The old woman extended a gnarled hand, palm up. Something metal glinted against her skin, a small, ancient-looking key. “Take it.”
“I don’t?—”
“You’ll need it. When the time comes.” The woman pressed the key into Harper’s reluctant hand. “Look beneath the cairn where the prince first stepped ashore. What was lost waits to be found.”
“Listen, I appreciate the local folklore, but?—”
“Blood remembers what the mind forgets.” The woman’s eyes suddenly seemed darker, deeper. “Maps lead to more than places, Harper Ross. Sometimes they lead to who we’re meant to be.”
A gust of wind swept over the ridge, carrying the scent of rain. Harper blinked against it, and when she looked again, the old woman was gone.
She spun in a full circle, scanning the empty landscape. “Hello? Where did you go?”
Nothing but the whisper of wind through the grass answered her. Harper opened her palm, half-expecting the key to have vanished too, but it sat heavy and real against her skin. Tarnished bronze, intricate in design, and undeniably old.

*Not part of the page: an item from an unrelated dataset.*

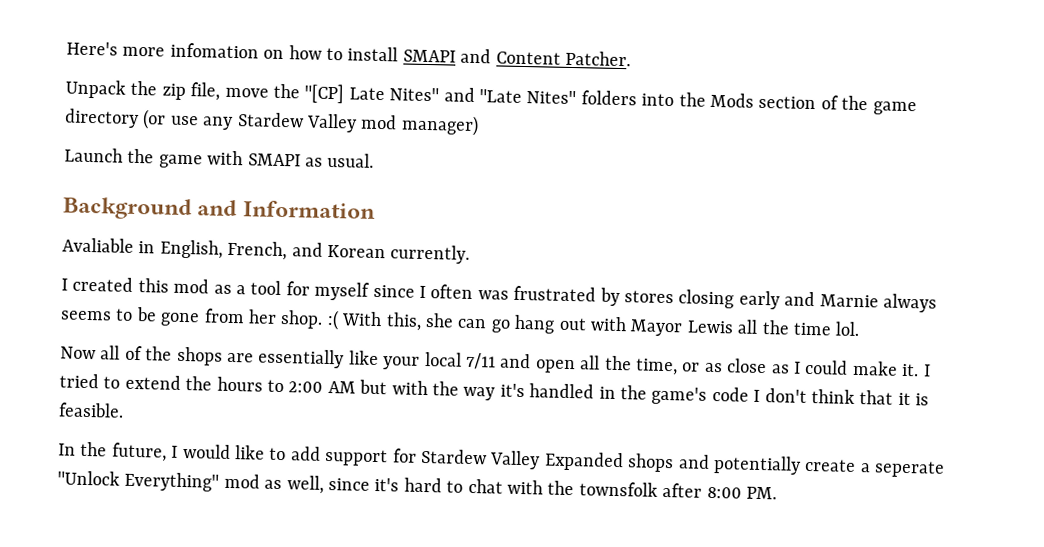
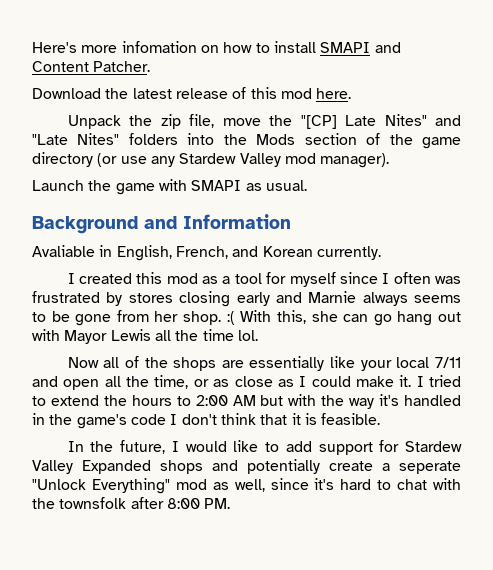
(631, 58) none -> [32,87,352,99] // Download the latest release of this mod here.
[400,114,479,137] manager) -> [320,153,390,168] manager).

“This is ridiculous,” she muttered, but she pocketed the key anyway and started down the path toward the bay.
The cairn wasn’t hard to find. A pyramid of carefully stacked stones stood sentinel above the beach, commemorating Bonnie Prince Charlie’s landing.
A plaque at its base bore a Gaelic inscription Harper couldn’t read.
She circled the monument, feeling slightly foolish for following the old woman’s directions.
“Look beneath the cairn,” she repeated skeptically. “Right. Because defacing a historical monument is exactly what I need to add to my professional reputation.” A snort escaped. “As if the world doesn’t hate Americans enough as it is right now.”
Still, she crouched, examining the base of the structure. The stones fit tightly together, but on the seaward side, near the ground, she noticed a small gap. Just large enough to slip a hand inside.
“I can’t believe I’m doing this.” Harper glanced over her shoulder, confirming she was alone on the beach, then reached into the gap, glad there weren’t any snakes on the island.
Her fingers touched something smooth and cylindrical. Leather. She frowned, shoving her hand deeper until she could grip the object, then carefully extract it.
A map case. Ancient, by the look of it, worn leather with metal caps adorning both ends. A small keyhole adorned one end.
Harper stared at it, then at the key in her palm. “No way.”
The clouds thickened overhead as she turned the case in her hands. The rational part of her brain cataloged potential possibilities. A historical society had planted it for tourists to “discover”. Or maybe someone was playing an elaborate prank on the American scientist.
But another part, a part she rarely acknowledged, whispered that something stranger was happening. Instinct. Gut feeling. Things Harper typically ignored, going on facts and what she could see with her own eyes.
Her fingers trembled as she inserted the key into the lock. It turned with surprising ease, as if the mechanism had been recently oiled. The cap of the case unscrewed, revealing a roll of what appeared to be vellum inside.
Thunder rumbled in the distance as Harper removed the map. The material felt wrong under her fingers, too supple for something that should be centuries old. Ever so slowly, she carefully unrolled it.
The coastline was instantly recognizable as Eriskay and the surrounding islands, but something about the cartography seemed off.
The style was unmistakably 18th century, with decorative compass roses and sea monsters in the margins, but the geological details were impossibly accurate.
Fault lines that wouldn’t be discovered until the 20th century were clearly marked.
Mineral deposits that modern surveys had only recently identified were annotated in faded ink.
“This isn’t possible,” she whispered. It had to be a fake. Planted for her or another unsuspecting tourist.